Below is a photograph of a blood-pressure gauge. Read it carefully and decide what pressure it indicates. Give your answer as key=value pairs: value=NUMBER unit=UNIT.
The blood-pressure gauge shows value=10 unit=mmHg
::::
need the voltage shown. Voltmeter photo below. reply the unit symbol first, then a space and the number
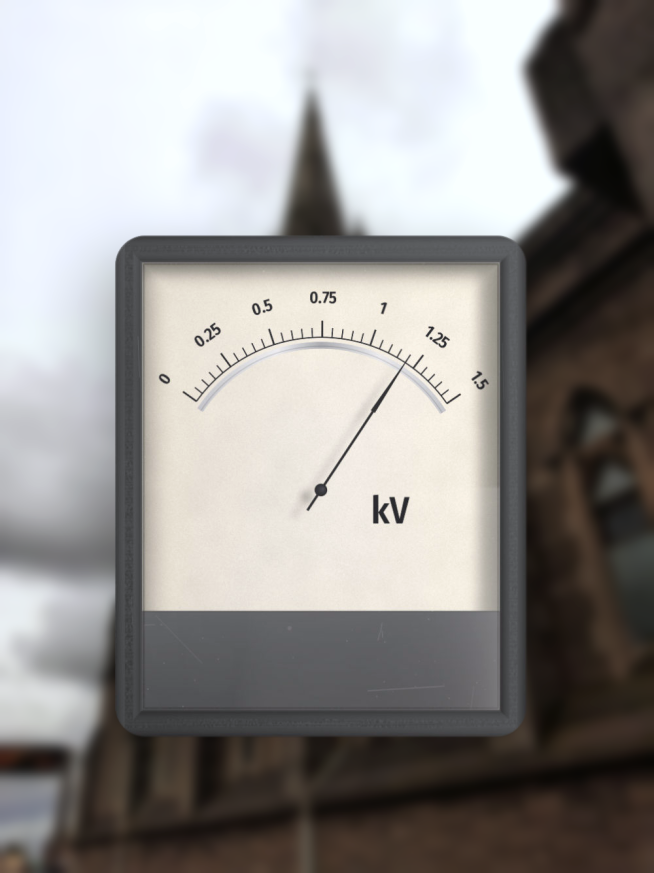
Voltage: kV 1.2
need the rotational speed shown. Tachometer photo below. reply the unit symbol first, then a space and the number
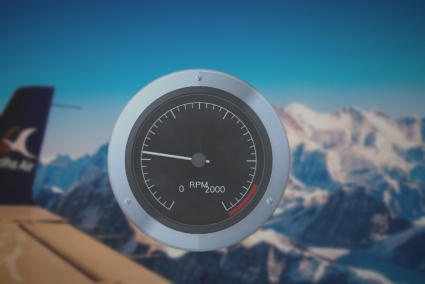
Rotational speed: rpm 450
::::
_EXERCISE:_
Convert the stretch of lines from the one containing "Below is a photograph" through the one containing "The blood-pressure gauge" into a numbered list, leaving out any blank lines.

_RESULT:_
1. Below is a photograph of a blood-pressure gauge. Read it carefully and decide what pressure it indicates. Give your answer as key=value pairs: value=NUMBER unit=UNIT.
2. The blood-pressure gauge shows value=10 unit=mmHg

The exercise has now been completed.